PAGE TEXT:
%%

I found a paper "Asymmetric numeral systems" by Jarek Duda, about his improved entropy coding which supposedly beats the speed of arithmetic coding (used by bzip before the whole patent fiasco) and beats the compression ratio of huffman trees. But it doesn't explain specific details about the code.

There's Facebooks not-a-paper https://engineering.fb.com/2016/08/31/core-data/smaller-and-faster-data-compression-with-zstandard/

It's surprising that nobody (?) wanted to use zstd for exactly the purpose we want - to compress a long-running stream of messages over TCP. Any such use case will want to store as little as possible data in the long term (basically, the sliding window and some sort of hash table). It might need additional temporary memory while compressing, but not permanently while the connection isn't used.

Jul 10 '23 09:07 nyh

@alecco - you may want to look at this - and I'd appreciate your experience in how we can reduce the memory usage here.

Jul 10 '23 15:07 mykaul

ScyllaDB has O(nr_nodes * 3 * nr_service_levels) connections per shard, and the same number of incoming connections.

With 100 nodes, 100 shards, we have 60,000 connections. We can afford at most 10kB per connection here.

Jul 10 '23 15:07 avikivity

ScyllaDB has O(nr_nodes * 3 * nr_service_levels) connections per shard, and the same number of incoming connections.

With 100 nodes, 100 shards, we have 60,000 connections. We can afford at most 10kB per connection here.

%%

Named joint coordinates:
%%

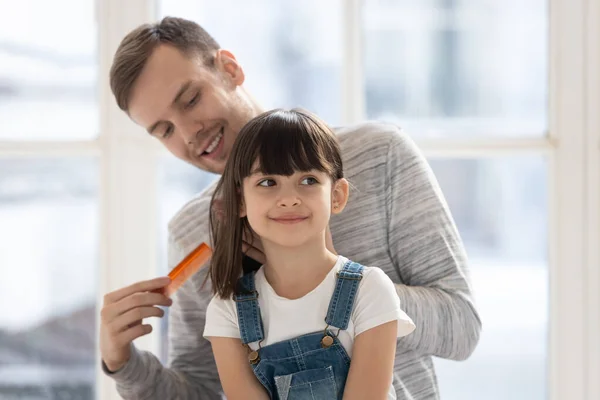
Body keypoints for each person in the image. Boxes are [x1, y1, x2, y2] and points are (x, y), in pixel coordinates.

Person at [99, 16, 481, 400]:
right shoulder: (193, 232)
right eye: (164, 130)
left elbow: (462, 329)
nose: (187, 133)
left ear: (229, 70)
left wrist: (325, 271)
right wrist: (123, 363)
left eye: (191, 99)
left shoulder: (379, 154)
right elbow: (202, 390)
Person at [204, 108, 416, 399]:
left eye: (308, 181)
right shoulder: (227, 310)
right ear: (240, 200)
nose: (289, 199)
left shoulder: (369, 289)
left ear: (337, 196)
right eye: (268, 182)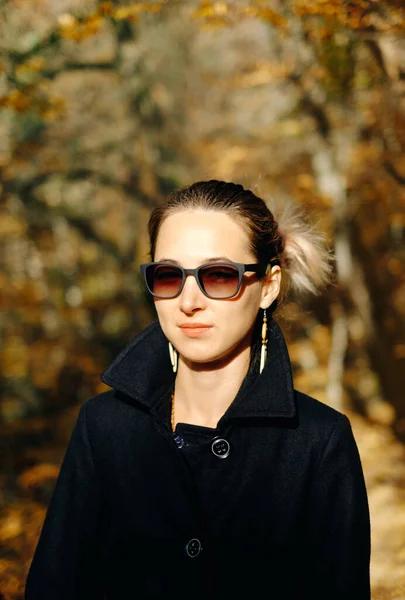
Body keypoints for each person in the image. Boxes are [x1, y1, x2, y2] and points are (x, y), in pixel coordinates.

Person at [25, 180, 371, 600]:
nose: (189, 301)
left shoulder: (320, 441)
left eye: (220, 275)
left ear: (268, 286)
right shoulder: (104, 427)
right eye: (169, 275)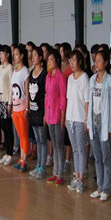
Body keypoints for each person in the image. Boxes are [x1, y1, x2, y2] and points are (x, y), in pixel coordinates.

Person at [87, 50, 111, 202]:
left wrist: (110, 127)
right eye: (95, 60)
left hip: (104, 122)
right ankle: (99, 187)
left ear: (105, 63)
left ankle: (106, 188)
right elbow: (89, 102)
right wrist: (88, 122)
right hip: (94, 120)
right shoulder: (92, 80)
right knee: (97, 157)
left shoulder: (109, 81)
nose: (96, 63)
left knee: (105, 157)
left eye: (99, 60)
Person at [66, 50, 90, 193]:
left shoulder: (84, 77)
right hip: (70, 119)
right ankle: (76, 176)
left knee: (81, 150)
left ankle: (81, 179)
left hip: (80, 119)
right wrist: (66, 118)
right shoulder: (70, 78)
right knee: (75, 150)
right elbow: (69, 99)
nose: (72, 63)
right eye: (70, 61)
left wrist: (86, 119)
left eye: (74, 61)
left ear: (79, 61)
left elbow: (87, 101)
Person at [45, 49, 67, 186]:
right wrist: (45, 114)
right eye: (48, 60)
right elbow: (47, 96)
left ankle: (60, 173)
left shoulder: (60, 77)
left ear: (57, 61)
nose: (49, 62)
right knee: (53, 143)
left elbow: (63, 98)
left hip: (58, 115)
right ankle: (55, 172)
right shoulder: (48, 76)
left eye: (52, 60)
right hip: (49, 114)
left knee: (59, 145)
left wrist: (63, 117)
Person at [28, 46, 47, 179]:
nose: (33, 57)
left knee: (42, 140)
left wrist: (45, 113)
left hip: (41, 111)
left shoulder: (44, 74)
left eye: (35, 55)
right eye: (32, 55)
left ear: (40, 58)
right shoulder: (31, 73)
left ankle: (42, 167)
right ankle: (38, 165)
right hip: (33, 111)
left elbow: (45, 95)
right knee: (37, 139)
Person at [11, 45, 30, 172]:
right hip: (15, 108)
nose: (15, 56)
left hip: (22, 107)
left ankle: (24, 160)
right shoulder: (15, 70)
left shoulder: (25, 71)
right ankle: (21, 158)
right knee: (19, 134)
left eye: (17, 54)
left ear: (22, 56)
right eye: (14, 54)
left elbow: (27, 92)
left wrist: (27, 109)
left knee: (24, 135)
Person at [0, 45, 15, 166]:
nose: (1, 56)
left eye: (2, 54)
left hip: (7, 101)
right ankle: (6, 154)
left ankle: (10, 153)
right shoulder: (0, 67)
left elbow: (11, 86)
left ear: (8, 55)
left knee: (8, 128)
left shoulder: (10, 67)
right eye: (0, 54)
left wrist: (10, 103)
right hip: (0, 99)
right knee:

%%

EXERCISE A:
In the zstd compression thread, how many connections are there with 100 nodes and 100 shards?
EXERCISE B:
Write the next part of the zstd compression thread, picking up after its final sentence.

TASK OUTPUT A:
60,000 connections.

TASK OUTPUT B:
Only if you want to make this compression the default for all possible connections in all clusters. But it's not what it's about.

Consider the following: the entire discussion about maybe using stronger compression in RPC was prompted by a user who is allegedly "bottlenecked" on networking bills, particularly cross-dc replication.

This user has 36 nodes in 6 DCs. If on every shard you only enable compression for 2 connections (the streaming connection and the data connection for a single service level) to every remote-DC node, you have 60 compressed (bidirectional) connections on each shard in the cluster.

Each shard has 8 GiB of memory. Assuming you are willing to sacrifice 1% of the node's memory for this feature, you get a budget of 8 GiB / 60 = ~1.25 MiB~ 1.33 MiB per each (bidirectional) compressed connection. Or am I missing something fundamental?

I don't think zstd is a sane default for this use case. It's not designed for that. But it might be worth trying in cases where network transfer is the bottleneck. Importantly, RPC compressor designs are "cheap" — we have compressor negotiation so there is no need to be concerned with backwards compatibility. We can stuff in as many crazy compression ideas as we want, and delete them when we please. (As long as they stay an experimental API.)

Jul 10 '23 16:07 michoecho

This user has 36 nodes in 6 DCs. If on every shard you only enable compression for 2 connections (the streaming connection and the data connection for a single service level) to every remote-DC node, you have 60 compressed (bidirectional) connections on each shard in the cluster.

Cross AZ traffic, while 50% of the cost of cross region traffic, is not free either (at least on AWS). I do agree this compromise of compressing only some of the connections is the most reasonable path.

Jul 11 '23 08:07 mykaul

@alecco - you may want to look at this - and I'd appreciate your experience in how we can reduce the memory usage here.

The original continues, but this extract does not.